» **Task goal**
Repeat word for word the part of the article on Philippe Lesage from "Lesage has also" up to and including "2006: Pourrons-nous vivre ensemble ?".

- Occupations: Film director, screenwriter
- Years active: 2000s–present
- Notable work: The Heart that Beats (Ce cœur qui bat), The Demons (Les Démons), Genesis (Genèse)

= Philippe Lesage =

Canadian film director and screenwriter

Philippe Lesage is a Canadian film director and screenwriter from Quebec. Originally a documentary filmmaker, he moved into narrative feature filmmaking in the 2010s with the films Copenhague: A Love Story, The Demons (Les Démons) and Genesis (Genèse).

Born in Saint-Agapit, Quebec and raised in Longueuil and Montreal, Lesage studied at McGill University and the European Film College. His first documentary film, Pourrons-nous vivre ensemble ?, was released in 2006. He won a Jutra Award for Best Documentary for The Heart that Beats (Ce cœur qui bat) at the 14th Jutra Awards in 2012.

The Demons premièred at San Sebastián International Film Festival in Official Competition. It has since been selected in more than 70 festivals around the world and has won several awards. The Demons was selected in Guy Lodge's Top Ten Films of 2015 in Variety and in the Toronto International Film Festival Canada's Top Ten. It won the Golden Gate New Director Prize at the San Francisco International Film Festival in 2016 and the Quebec Film Critic Association honoured the film with its two annually awards: Best Canadian film of 2015 and Best Film from the International Competition of the Montreal Film Festival of New Cinema.

In 2018, he directed Genesis (Genèse). Premiered at the Locarno Festival in the International Competition, the film has won numerous awards including the Golden Wolf (Festival of New Cinema, Montreal), Best Film and Best Director Awards at Seminci in Valladolid (Spain) and Best Film at Los Cabos International Film Festival (Mexico) festivals. The film was also selected at the renowned Museum of Modern Art and Film Society of Lincoln Center's New Directors/New Films Festival, AFI FEST, and Rotterdam Film Festival. It ranked #16 best films of 2019 by Metacritic.

His next film, Who by Fire (Comme le feu) was selected in the Generation 14plus section at the 74th Berlin International Film Festival, where it had its world premiere on 17 February and won the Grand Prix of the International Jury of Generation.

Lesage has also taught documentary filmmaking at the European Film College in 2008–2009.

His brother Jean-François Lesage is also a filmmaker.

==Films==

- 2006: Pourrons-nous vivre ensemble ?
- 2009: How Can You Tell If the Little Fish Are Happy? (Comment savoir si les petits poissons sont heureux ?)

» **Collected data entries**

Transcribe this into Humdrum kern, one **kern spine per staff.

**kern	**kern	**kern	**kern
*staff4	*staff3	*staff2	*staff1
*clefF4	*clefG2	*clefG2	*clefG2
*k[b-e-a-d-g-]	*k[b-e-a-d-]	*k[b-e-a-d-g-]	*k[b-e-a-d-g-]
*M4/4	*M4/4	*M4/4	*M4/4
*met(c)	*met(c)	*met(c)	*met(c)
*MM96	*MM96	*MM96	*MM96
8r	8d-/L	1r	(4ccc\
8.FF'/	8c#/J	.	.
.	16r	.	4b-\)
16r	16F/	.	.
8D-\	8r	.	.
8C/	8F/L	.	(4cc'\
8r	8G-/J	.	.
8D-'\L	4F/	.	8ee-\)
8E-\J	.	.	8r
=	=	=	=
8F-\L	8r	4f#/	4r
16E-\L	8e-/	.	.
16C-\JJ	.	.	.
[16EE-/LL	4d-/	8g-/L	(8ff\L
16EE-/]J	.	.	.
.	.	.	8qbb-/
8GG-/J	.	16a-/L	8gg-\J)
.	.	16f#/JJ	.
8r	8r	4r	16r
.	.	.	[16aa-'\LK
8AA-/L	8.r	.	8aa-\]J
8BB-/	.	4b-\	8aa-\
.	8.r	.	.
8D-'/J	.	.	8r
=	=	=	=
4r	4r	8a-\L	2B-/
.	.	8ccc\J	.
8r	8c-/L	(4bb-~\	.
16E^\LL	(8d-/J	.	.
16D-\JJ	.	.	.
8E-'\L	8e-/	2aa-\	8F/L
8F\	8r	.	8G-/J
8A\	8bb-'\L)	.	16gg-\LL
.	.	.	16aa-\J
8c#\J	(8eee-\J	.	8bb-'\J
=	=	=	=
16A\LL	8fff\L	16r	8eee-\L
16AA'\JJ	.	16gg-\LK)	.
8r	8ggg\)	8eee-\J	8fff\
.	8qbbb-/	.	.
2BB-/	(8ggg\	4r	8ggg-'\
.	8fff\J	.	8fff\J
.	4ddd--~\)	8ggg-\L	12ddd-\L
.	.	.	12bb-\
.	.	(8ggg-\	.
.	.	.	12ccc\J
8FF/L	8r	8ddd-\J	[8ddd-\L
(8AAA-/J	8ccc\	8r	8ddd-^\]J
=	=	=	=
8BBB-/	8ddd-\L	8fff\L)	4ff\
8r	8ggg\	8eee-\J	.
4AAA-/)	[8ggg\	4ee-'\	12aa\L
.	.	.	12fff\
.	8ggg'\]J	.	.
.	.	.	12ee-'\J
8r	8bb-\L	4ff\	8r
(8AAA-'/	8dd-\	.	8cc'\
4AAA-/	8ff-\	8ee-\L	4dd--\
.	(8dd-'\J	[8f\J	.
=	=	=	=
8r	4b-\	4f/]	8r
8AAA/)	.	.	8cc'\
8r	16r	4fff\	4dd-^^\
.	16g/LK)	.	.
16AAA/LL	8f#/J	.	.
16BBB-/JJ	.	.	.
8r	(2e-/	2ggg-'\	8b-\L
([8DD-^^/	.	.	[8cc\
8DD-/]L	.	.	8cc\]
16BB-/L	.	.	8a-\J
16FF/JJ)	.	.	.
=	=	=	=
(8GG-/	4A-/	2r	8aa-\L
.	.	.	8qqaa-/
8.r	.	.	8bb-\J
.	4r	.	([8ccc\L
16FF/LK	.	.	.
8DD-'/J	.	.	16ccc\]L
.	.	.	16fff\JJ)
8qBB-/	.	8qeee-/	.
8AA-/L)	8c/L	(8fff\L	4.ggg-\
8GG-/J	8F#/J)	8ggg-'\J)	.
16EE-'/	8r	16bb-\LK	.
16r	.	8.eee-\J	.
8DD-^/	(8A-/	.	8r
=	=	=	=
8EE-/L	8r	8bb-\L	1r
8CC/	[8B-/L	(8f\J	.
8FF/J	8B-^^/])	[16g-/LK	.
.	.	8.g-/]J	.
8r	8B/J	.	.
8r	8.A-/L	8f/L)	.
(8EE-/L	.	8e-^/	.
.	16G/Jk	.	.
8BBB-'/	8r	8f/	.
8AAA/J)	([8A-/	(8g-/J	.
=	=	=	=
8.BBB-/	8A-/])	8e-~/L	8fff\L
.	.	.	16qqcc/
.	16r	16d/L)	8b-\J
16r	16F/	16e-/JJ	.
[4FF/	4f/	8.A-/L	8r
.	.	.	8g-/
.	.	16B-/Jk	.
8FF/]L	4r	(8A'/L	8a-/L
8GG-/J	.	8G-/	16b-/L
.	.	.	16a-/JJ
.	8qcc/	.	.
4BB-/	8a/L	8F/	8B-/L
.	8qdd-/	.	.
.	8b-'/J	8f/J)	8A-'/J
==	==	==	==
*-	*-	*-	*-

» **Written solution**
Lesage has also taught documentary filmmaking at the European Film College in 2008–2009.

His brother Jean-François Lesage is also a filmmaker.

==Films==

- 2006: Pourrons-nous vivre ensemble ?